Sometimes, writes Sunder Katwala, names are important. The title of the social integration strategy launched today by Mayor of London Sadiq Khan is ‘All of Us’. That send a strong signal that the strategy, to be delivered by Deputy Mayor Matthew Ryder, will seek to avoid falling into the familiar trap of the integration debate, which is too often about ‘us and them’, so that integration sounds like it is a question of ‘migrant and minority affairs’ with the occasional nod at the responsibilities of a white British ‘host community’ too.
That won’t make much sense in London. A successful integration strategy for the capital has to be about everybody, or it isn’t really about integration at all. It needs to work for born-and-bred Londoners, who’ve lived here all their lives – white British, black and Asian – as well as newer arrivals to the capital, with different ideas about how they will fit in, depending on whether they have come from Sunderland or Syria. There are a million European nationals in London too, often still discombobulated by Brexit, but maybe more at home in a capital city where many other Londoners seem to be finding it tricky to adjust to that shock too.
Both Sadiq Khan and Communities Secretary Sajid Javid have joked about their common heritage, that “you wait ages for the son of a Pakistani bus driver and then two show up at once.” The same is now true of integration strategies, with Javid’s Integration Green Paper launched earlier this week, commencing a 12-week consultation period with pilots in five areas across England including London’s Waltham Forest.
It would be fair to say that Khan has a head start. London has more confidence that we can make integration work fairly for everybody than any other city in Britain and perhaps across Europe too. Yet the capital is also the city of most churn and most change: two hundred thousand people arrive in London from overseas each year and a similar number come to the capital from elsewhere in Britain. While London is a city of migration and of relative affluence it is also a city of class, ethnic, faith and age divides. A proactive strategy for social integration is much needed.
Integration debates often revolve around a stale polarisation between socio-economic inequalities or whether it is cultural identity really matter. Yet being integral to a city must depend on both fair chances and a shared sense of belonging. The social integration approach seeks to fuse these together. The GLA definition has three key components: reducing inequality and promoting fairness and opportunity for all; encouraging active citizenship and community participation; enabling empowerment through positive contact and strong relationships.
That a fourth pillar, improving the evidence base by which to measure success, shows that the Mayor and his Deputy are serious about improving integration rather than, as has so often happened on integration nationally, merely paying lip-service to it. Improving evidence and evaluation will, after all, find out whether they fail as well as providing a yardstick for success.
Making integration about everybody means finding effective methods to mainstream social integration in the delivery of major policy programmes, such as health, housing and transport policies. It will also include programmes that target specific needs, such as seeing universal English fluency as an essential foundation for full social, economic and democratic participation in London; as well as those that focus on all Londoners, such as ensuring that more take-up of sport and volunteering opportunities helps increase contact between people from different backgrounds.
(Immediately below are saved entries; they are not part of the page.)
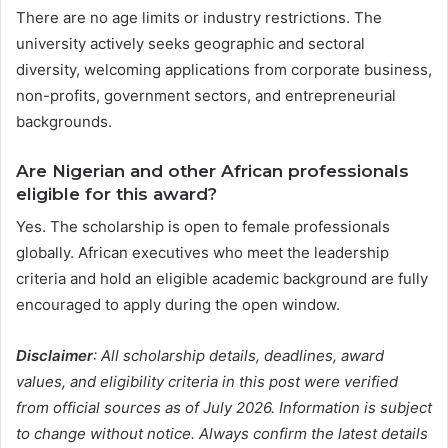
There are no age limits or industry restrictions. The
university actively seeks geographic and sectoral
diversity, welcoming applications from corporate business,
non-profits, government sectors, and entrepreneurial
backgrounds.
Are Nigerian and other African professionals
eligible for this award?
Yes. The scholarship is open to female professionals
globally. African executives who meet the leadership
criteria and hold an eligible academic background are fully
encouraged to apply during the open window.
Disclaimer
: All scholarship details, deadlines, award
values, and eligibility criteria in this post were verified
from official sources as of July 2026. Information is subject
to change without notice. Always confirm the latest details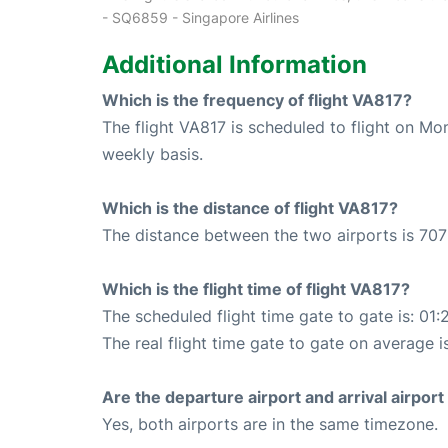
- SQ6859 - Singapore Airlines
Additional Information
Which is the frequency of flight VA817?
The flight VA817 is scheduled to flight on M
weekly basis.
Which is the distance of flight VA817?
The distance between the two airports is 707
Which is the flight time of flight VA817?
The scheduled flight time gate to gate is: 01:
The real flight time gate to gate on average is
Are the departure airport and arrival airpo
Yes, both airports are in the same timezone.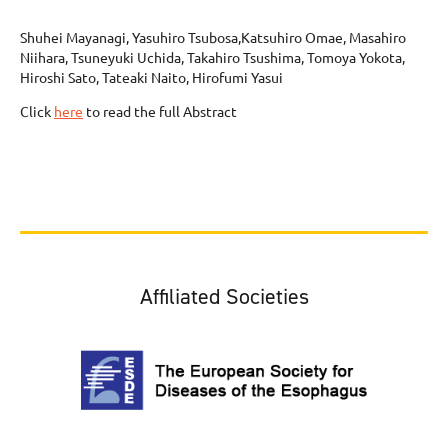
Shuhei Mayanagi, Yasuhiro Tsubosa,Katsuhiro Omae, Masahiro
Niihara, Tsuneyuki Uchida, Takahiro Tsushima, Tomoya Yokota,
Hiroshi Sato, Tateaki Naito, Hirofumi Yasui
Click
here
to read the full Abstract
Affiliated Societies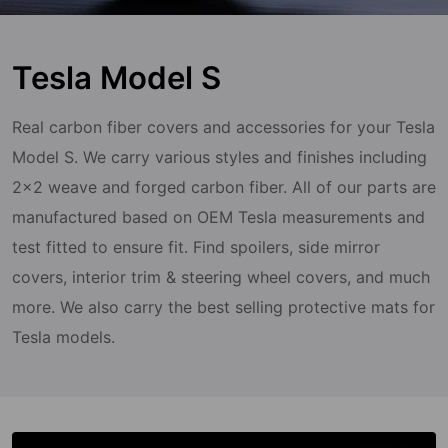
Tesla Model S
Real carbon fiber covers and accessories for your Tesla
Model S. We carry various styles and finishes including
2x2 weave and forged carbon fiber. All of our parts are
manufactured based on OEM Tesla measurements and
test fitted to ensure fit. Find spoilers, side mirror
covers, interior trim & steering wheel covers, and much
more. We also carry the best selling protective mats for
Tesla models.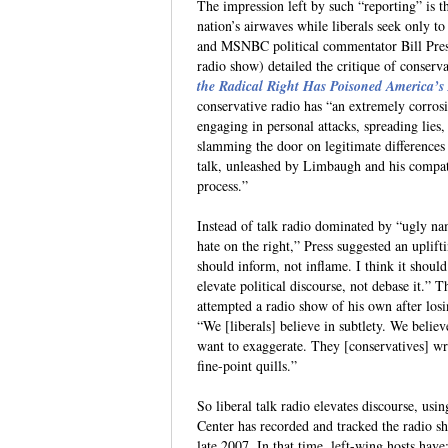
The impression left by such “reporting” is t
nation’s airwaves while liberals seek only t
and MSNBC political commentator Bill Pre
radio show) detailed the critique of conserv
the Radical Right Has Poisoned America’s
conservative radio has “an extremely corros
engaging in personal attacks, spreading lies,
slamming the door on legitimate differences
talk, unleashed by Limbaugh and his compatr
process.”
Instead of talk radio dominated by “ugly na
hate on the right,” Press suggested an uplifti
should inform, not inflame. I think it should
elevate political discourse, not debase it.
attempted a radio show of his own after lo
“We [liberals] believe in subtlety. We believ
want to exaggerate. They [conservatives] wr
fine-point quills.”
So liberal talk radio elevates discourse, usi
Center has recorded and tracked the radio sh
late 2007. In that time, left-wing hosts have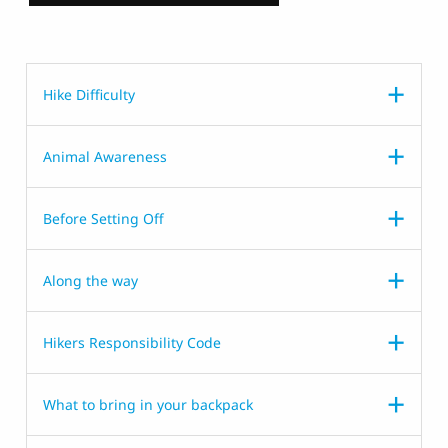
Hike Difficulty
Animal Awareness
Before Setting Off
Along the way
Hikers Responsibility Code
What to bring in your backpack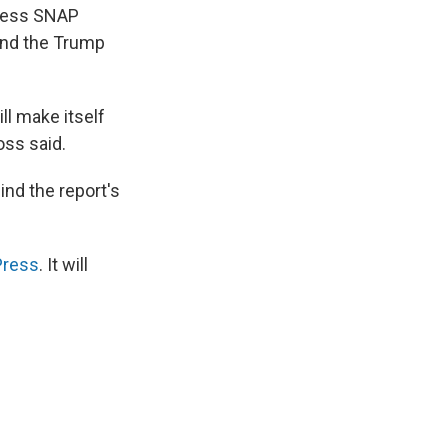
ccess SNAP
hind the Trump
ill make itself
oss said.
nd the report's
Press
. It will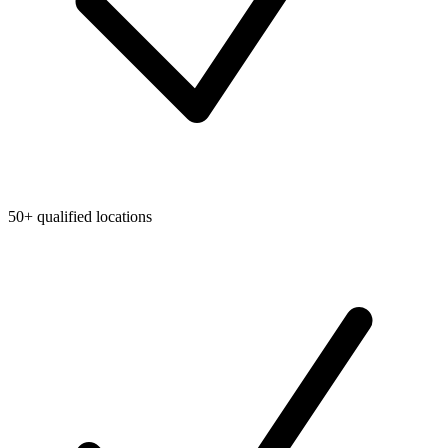
50+ qualified locations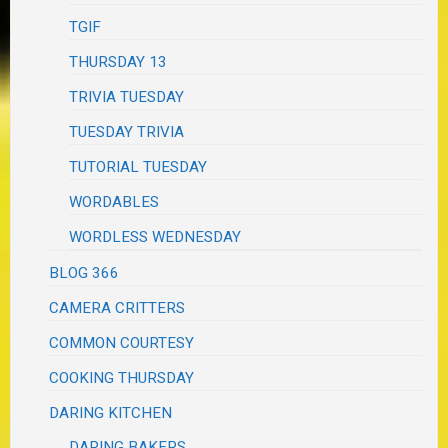
TGIF
THURSDAY 13
TRIVIA TUESDAY
TUESDAY TRIVIA
TUTORIAL TUESDAY
WORDABLES
WORDLESS WEDNESDAY
BLOG 366
CAMERA CRITTERS
COMMON COURTESY
COOKING THURSDAY
DARING KITCHEN
DARING BAKERS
It also means balancing initiatives that celebrate integration – for example, projecting citizenship ceremonies as an important rite of passage – and those that tackle the barriers and gaps, including the drivers of extremism and prejudice.
When British Future and London Citizens first called for an Office for Citizenship and Integration in 2016, in our report “Making citizenship matter: why London needs an Office for Citizenship and Integration, we called for a Deputy Mayor with responsibility for promoting citizenship and encouraging greater integration in London. Launching the report today, Matthew Ryder tweeted:
So nice to see them giving us a thumbs up for our social integration strategy launched today: https://t.co/XEi2kaoOdx
— Matthew Ryder (@rydermc) March 16, 2018
In that report we said that the Deputy Mayor should focus on increasing Londoners’ civic participation and generating more contact between people of different backgrounds; and that promoting English language learning and greater take-up of British citizenship for new arrivals should be an important focus of the Office’s work. It’s encouraging to see all of this in the document launched by the Mayor and his Deputy today. Whether the ‘All of Us’ strategy lives up to its name will depend, much like the national integration strategy, on the action that follows.